Speaking to friends who game has been rather depressing recently. All I hear is how bored of it all they are and how there is "nothing out". I've given up eulogising WoW or the 360 achievements system and have got bored of explaining the flawed economics of releasing bugger all games over the summer. Instead I've resorted to producing a calendar so we can tick off the days until Pro Evo 6, one of only two games - the other being Lego Star Wars 2 - that excites them all.

But maybe this gaming ennui is more than just the summer lull. The PS3 is already discounted due to cost and a perception that it will offer merely more of the same shooting/driving etc. 360 is still not convincing a lot of them - despite my protests - and the PS2 is seen as essentially a Guitar Hero console. Handhelds? Again, seen as a snack rather than proper gaming.
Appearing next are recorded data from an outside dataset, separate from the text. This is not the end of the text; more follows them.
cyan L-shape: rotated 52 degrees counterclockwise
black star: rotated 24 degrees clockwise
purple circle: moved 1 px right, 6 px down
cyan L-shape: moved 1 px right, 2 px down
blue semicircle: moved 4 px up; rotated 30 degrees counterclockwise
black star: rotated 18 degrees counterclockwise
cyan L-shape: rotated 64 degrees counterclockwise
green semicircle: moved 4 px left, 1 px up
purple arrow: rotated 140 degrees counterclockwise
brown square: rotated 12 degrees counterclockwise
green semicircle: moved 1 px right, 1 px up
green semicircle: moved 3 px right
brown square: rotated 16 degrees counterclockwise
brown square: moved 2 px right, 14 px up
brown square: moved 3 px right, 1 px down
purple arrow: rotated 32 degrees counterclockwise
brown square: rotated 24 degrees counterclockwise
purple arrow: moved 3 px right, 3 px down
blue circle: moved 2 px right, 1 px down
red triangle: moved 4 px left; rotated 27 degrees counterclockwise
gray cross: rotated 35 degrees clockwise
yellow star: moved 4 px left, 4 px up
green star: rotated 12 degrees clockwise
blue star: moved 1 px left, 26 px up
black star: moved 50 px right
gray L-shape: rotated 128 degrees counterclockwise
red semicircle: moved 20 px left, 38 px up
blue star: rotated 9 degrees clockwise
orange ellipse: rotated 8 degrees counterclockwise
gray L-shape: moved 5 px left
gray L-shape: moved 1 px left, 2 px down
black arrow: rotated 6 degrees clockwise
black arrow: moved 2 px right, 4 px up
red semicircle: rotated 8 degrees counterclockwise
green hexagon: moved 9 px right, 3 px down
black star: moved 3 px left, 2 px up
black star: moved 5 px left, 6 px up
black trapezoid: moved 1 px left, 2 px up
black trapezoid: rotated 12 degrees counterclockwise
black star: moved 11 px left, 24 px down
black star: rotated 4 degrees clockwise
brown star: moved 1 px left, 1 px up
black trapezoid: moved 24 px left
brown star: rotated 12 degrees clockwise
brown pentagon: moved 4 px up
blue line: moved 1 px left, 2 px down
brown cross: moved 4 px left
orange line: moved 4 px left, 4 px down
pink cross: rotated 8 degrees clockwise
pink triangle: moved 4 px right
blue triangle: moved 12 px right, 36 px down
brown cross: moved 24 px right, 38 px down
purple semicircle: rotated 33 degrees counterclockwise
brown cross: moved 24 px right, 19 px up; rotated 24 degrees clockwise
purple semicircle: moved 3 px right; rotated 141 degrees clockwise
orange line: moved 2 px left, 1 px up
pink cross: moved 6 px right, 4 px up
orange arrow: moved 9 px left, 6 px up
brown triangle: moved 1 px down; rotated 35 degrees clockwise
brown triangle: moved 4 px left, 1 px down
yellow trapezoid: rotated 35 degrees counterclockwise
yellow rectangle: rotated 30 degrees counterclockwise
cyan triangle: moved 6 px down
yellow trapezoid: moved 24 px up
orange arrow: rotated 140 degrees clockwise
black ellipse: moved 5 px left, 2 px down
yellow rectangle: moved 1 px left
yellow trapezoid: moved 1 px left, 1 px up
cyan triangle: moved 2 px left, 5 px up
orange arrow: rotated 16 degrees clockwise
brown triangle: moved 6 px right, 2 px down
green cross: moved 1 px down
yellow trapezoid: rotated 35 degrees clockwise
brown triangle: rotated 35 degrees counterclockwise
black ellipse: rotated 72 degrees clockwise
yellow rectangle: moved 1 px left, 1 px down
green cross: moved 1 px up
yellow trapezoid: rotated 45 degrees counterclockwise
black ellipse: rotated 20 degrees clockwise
Perhaps it's an age thing as everyone I spoke to was 30 or over. Marketeers and analysts often talk of the 16-34 audience but you could knock 10 years off the latter figure when it comes to the appeal of many game releases. Gamers who have been through the broken promises - Mario 64/3D aside - of four or five "transition" periods may have finally given up when they realised that "next-gen" now appears to mean bland sci-fi first person shooters and urban action games. You could argue that this is a grumpy old-ish men thing that will be fixed come the Autumn game deluge, but the question remains. Have gaming's elder statesmen, the 30-something veterans of the C64/ZX Spectrum era, given up on gaming or has gaming given up on them?